Pmond seen to leave stuck 200.006 process failure alarm if clear attempt fails
Affects | Status | Importance | Assigned to | Milestone | |
---|---|---|---|---|---|
StarlingX |
Fix Released
|
Low
|
Eric MacDonald |
Bug Description
The Maintenance Process Monitor (pmond) tries to clear any existing process failure alarms on process startup.
If the system Fault Manager (FM) is not running when the Process Monitor starts up and tries to query/clear existing alarms and gets a failure to do so then any existing 200.006 process failure alarms that exists remain stuck asserted until same process fails and recovers or the pmond process itself restarts again while FM is running.
Severity: Minor
Impact: Stuck alarm has no service impact and can be manually deleted or auto corrected by locking and unlocking the host.
Steps to Reproduce
------------------
Kill pmond monitored process and allow alarm to get asserted
Kill FM and prevent it from restarting.
Kill pmond and allow failed monitored process to recover while FM is down
pmond is unable to clear alarm so it gets stuck.
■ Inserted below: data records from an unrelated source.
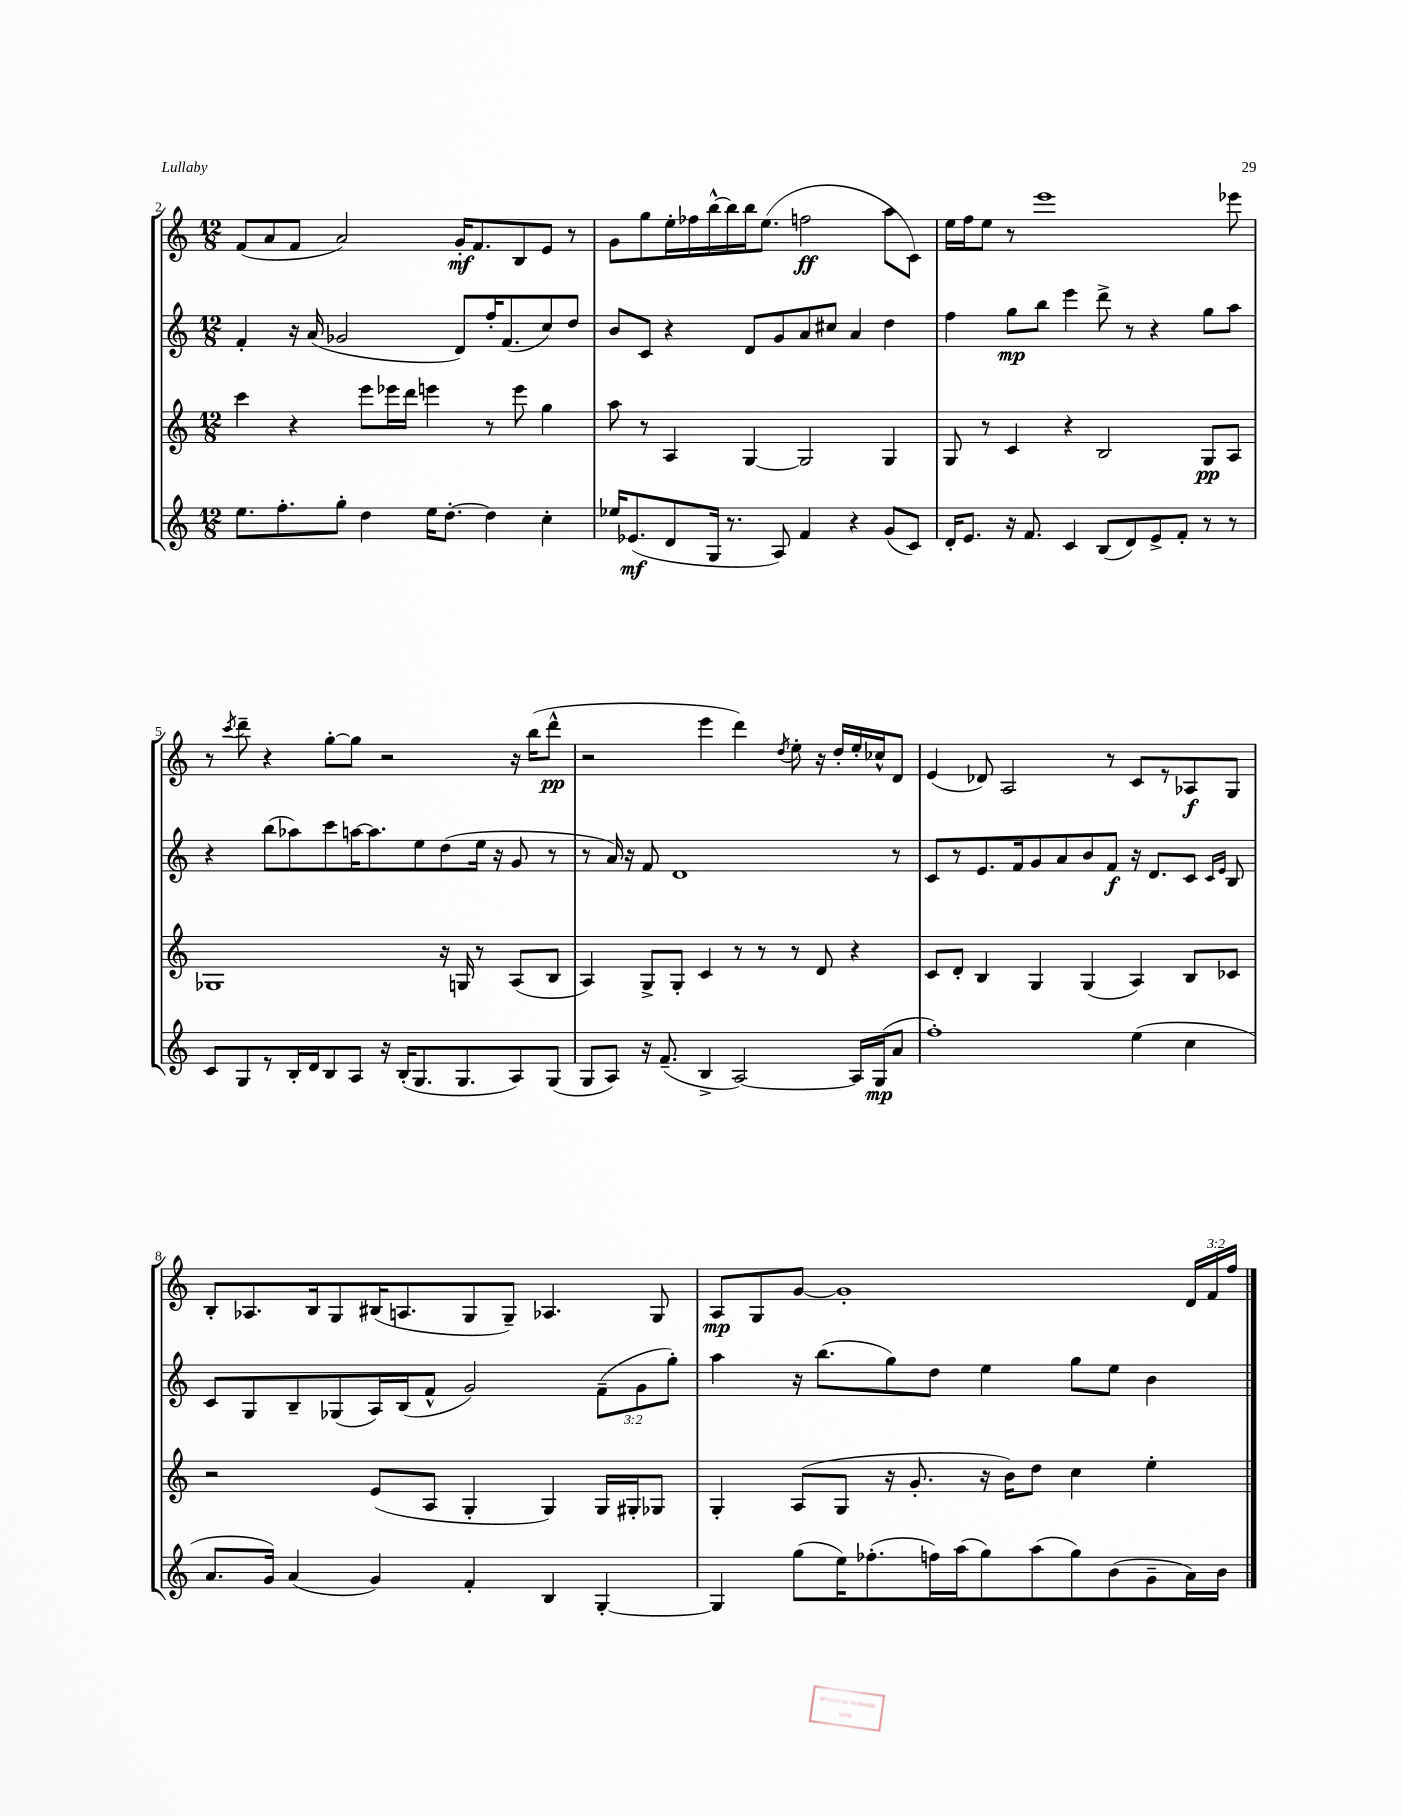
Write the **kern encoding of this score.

**kern	**dynam	**kern	**dynam	**kern	**dynam	**kern	**dynam
*part4	*part4	*part3	*part3	*part2	*part2	*part1	*part1
*staff4	*staff4	*staff3	*staff3	*staff2	*staff2	*staff1	*staff1
*clefG2	*	*clefG2	*	*clefG2	*	*clefG2	*
*k[]	*	*k[]	*	*k[]	*	*k[]	*
*M12/8	*	*M12/8	*	*M12/8	*	*M12/8	*
=2	=2	=2	=2	=2	=2	=2	=2
8.ee\L	.	4ccc\	.	4f'/	.	(8f/L	.
.	.	.	.	.	.	8a/	.
8.ff'\	.	.	.	.	.	.	.
.	.	4r	.	16r	.	8f/J	.
.	.	.	.	(16a/	.	.	.
8gg'\J	.	.	.	2g-X/	.	2a/)	.
4dd\	.	8eee\L	.	.	.	.	.
.	.	16eee-X\L	.	.	.	.	.
.	.	16ddd\JJ	.	.	.	.	.
16ee\KL	.	4eeen\	.	.	.	.	.
[8.dd'\J	.	.	.	.	.	.	.
.	.	.	.	8d/L)	.	16g'/KL	mf
.	.	.	.	.	.	8.f/	.
4dd\]	.	8r	.	16ff'/K	.	.	.
.	.	.	.	(8.f/	.	.	.
.	.	8eee\	.	.	.	8B/	.
4cc'\	.	4gg\	.	8cc/)	.	8e/J	.
.	.	.	.	8dd/J	.	8r	.
=3	=3	=3	=3	=3	=3	=3	=3
16ee-X/KL	.	8aa\	.	8b/L	.	8g\L	.
(8.e-X/	mf	.	.	.	.	.	.
.	.	8r	.	8c/J	.	8gg\	.
8d/	.	4A/	.	4r	.	16ee'\L	.
.	.	.	.	.	.	16ff-X\	.
16G/Jk	.	.	.	.	.	[16bb^^\	.
8.r	.	.	.	.	.	16bb\]	.
.	.	[4G/	.	8d/L	.	16bb\J	.
.	.	.	.	.	.	(8.ee\J	.
8A/)	.	.	.	8g/	.	.	.
4f/	.	2G/]	.	8a/	.	2ffn\	ff
.	.	.	.	8cc#X/J	.	.	.
4r	.	.	.	4a/	.	.	.
(8g/L	.	4G/	.	4dd\	.	8aa\L	.
8c/J)	.	.	.	.	.	8c\J)	.
=4	=4	=4	=4	=4	=4	=4	=4
16d'/KL	.	8G/	.	4ff\	.	16ee\LL	.
8.e/J	.	.	.	.	.	16ff\J	.
.	.	8r	.	.	.	8ee\J	.
16r	.	4c/	.	8gg\L	mp	8r	.
8.f/	.	.	.	.	.	.	.
.	.	.	.	8bb\J	.	1eee	.
4c/	.	4r	.	4eee\	.	.	.
(8B/L	.	2B/	.	8ddd^\	.	.	.
8d/)	.	.	.	8r	.	.	.
8e^/	.	.	.	4r	.	.	.
8f'/J	.	.	.	.	.	.	.
8r	.	8G/L	pp	8gg\L	.	.	.
8r	.	8A/J	.	8aa\J	.	8eee-X\	.
!!LO:LB:g=z
=5	=5	=5	=5	=5	=5	=5	=5
8c/L	.	1G-X	.	4r	.	8r	.
.	.	.	.	.	.	8qccc/	.
8G/	.	.	.	.	.	8ddd~\	.
8r	.	.	.	(8bb\L	.	4r	.
16B'/L	.	.	.	8aa-X\)	.	.	.
16d/J	.	.	.	.	.	.	.
8B/	.	.	.	8ccc\	.	[8gg'\L	.
8A/J	.	.	.	[16aan\K	.	8gg\J]	.
.	.	.	.	8.aa\]	.	.	.
16r	.	.	.	.	.	2r	.
(16B'/KL	.	.	.	.	.	.	.
8.G/	.	.	.	8ee\	.	.	.
.	.	16r	.	(8dd\	.	.	.
8.G/	.	16Gn/	.	.	.	.	.
.	.	8r	.	16ee\Jk	.	.	.
.	.	.	.	16r	.	.	.
8A/)	.	(8A/L	.	8g/	.	16r	.
.	.	.	.	.	.	(16bb\KL	.
(8G/J	.	8B/J	.	8r	.	8ddd^^\J	pp
=6	=6	=6	=6	=6	=6	=6	=6
8G/L	.	4A/)	.	8r	.	2r	.
8A/J)	.	.	.	16a/)	.	.	.
.	.	.	.	16r	.	.	.
16r	.	8G^/L	.	8f/	.	.	.
(8.f~/	.	.	.	.	.	.	.
.	.	8G'/J	.	1d	.	.	.
4B^/	.	4c/	.	.	.	4eee\	.
[2A/)	.	8r	.	.	.	4ddd\)	.
.	.	8r	.	.	.	.	.
.	.	.	.	.	.	8qdd/	.
.	.	8r	.	.	.	8ee'\	.
.	.	8d/	.	.	.	16r	.
.	.	.	.	.	.	16dd'/LL	.
16A/LL]	.	4r	.	.	.	16ee'/	.
(16G/J	mp	.	.	.	.	16cc-X^^/J	.
8a/J	.	.	.	8r	.	8d/J	.
=7	=7	=7	=7	=7	=7	=7	=7
1ff')	.	8c/L	.	8c/L	.	(4e/	.
.	.	8d'/J	.	8r	.	.	.
.	.	4B/	.	8.e/	.	8d-X/)	.
.	.	.	.	.	.	2A/	.
.	.	.	.	16f/k	.	.	.
.	.	4G/	.	8g/	.	.	.
.	.	.	.	8a/	.	.	.
.	.	(4G/	.	8b/	.	.	.
.	.	.	.	8f/J	f	8r	.
(4ee\	.	4A/)	.	16r	.	8c/L	.
.	.	.	.	8.d/L	.	.	.
.	.	.	.	.	.	8r	.
4cc\	.	8B/L	.	8c/J	.	8A-X/	f
.	.	.	.	16qqc/LL	.	.	.
.	.	.	.	16qqe/JJ	.	.	.
.	.	8c-X/J	.	8B/	.	8G/J	.
!!LO:LB:g=z
=8	=8	=8	=8	=8	=8	=8	=8
8.a/L	.	2r	.	8c/L	.	8B'/L	.
.	.	.	.	8G/	.	8.A-X/	.
16g/Jk)	.	.	.	.	.	.	.
(4a/	.	.	.	8B~/	.	.	.
.	.	.	.	.	.	16B/k	.
.	.	.	.	(8G-X/	.	8G/	.
4g/)	.	(8e/L	.	16A/L)	.	(16B#X/K	.
.	.	.	.	(16B/J	.	8.An/	.
.	.	8A/J	.	8f^^/J	.	.	.
4f'/	.	4G'/	.	2g/)	.	8G/	.
.	.	.	.	.	.	8G~/J)	.
4B/	.	4G/)	.	.	.	4.A-X/	.
[4G'/	.	16G/LL	.	(12f~\L	.	.	.
.	.	16G#X'/J	.	.	.	.	.
.	.	.	.	12g\	.	.	.
.	.	8G-X/J	.	.	.	8G/	.
.	.	.	.	12gg'\J)	.	.	.
=9	=9	=9	=9	=9	=9	=9	=9
4G/]	.	4G'/	.	4aa\	.	8A/L	mp
.	.	.	.	.	.	8G/	.
(8gg\L	.	(8A/L	.	16r	.	[8g/J	.
.	.	.	.	(8.bb\L	.	.	.
16ee\K)	.	8G/J	.	.	.	1g']	.
(8.ff-X'\	.	.	.	.	.	.	.
.	.	16r	.	8gg\)	.	.	.
.	.	8.g'/	.	.	.	.	.
16ffn\L)	.	.	.	8dd\J	.	.	.
(16aa\J	.	.	.	.	.	.	.
8gg\)	.	16r	.	4ee\	.	.	.
.	.	16b\KL)	.	.	.	.	.
(8aa\	.	8dd\J	.	.	.	.	.
8gg\)	.	4cc\	.	8gg\L	.	.	.
(8b\	.	.	.	8ee\J	.	.	.
8g~\	.	4ee'\	.	4b\	.	.	.
16a\L)	.	.	.	.	.	24d/LL	.
.	.	.	.	.	.	24f/	.
16b\JJ	.	.	.	.	.	.	.
.	.	.	.	.	.	24ff/JJ	.
==	==	==	==	==	==	==	==
*-	*-	*-	*-	*-	*-	*-	*-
Expected Behavior: Alarm should be cleared
Actual Behavior: Alarm is stuck asserted
Reproducibility: 100% with the described (above) conditions met.
System Configuration: Any
Branch/Pull Time/Commit: Aug 25, 2020
Last Pass: Never seen. Test Escape
Timestamp/Logs: Issue understood. No logs required
Test Activity: Robustness testing
Workaround: Manually delete alarm or lock/unlock host
stx.5.0 / low priority - stuck alarm; minor impact and workaround exists.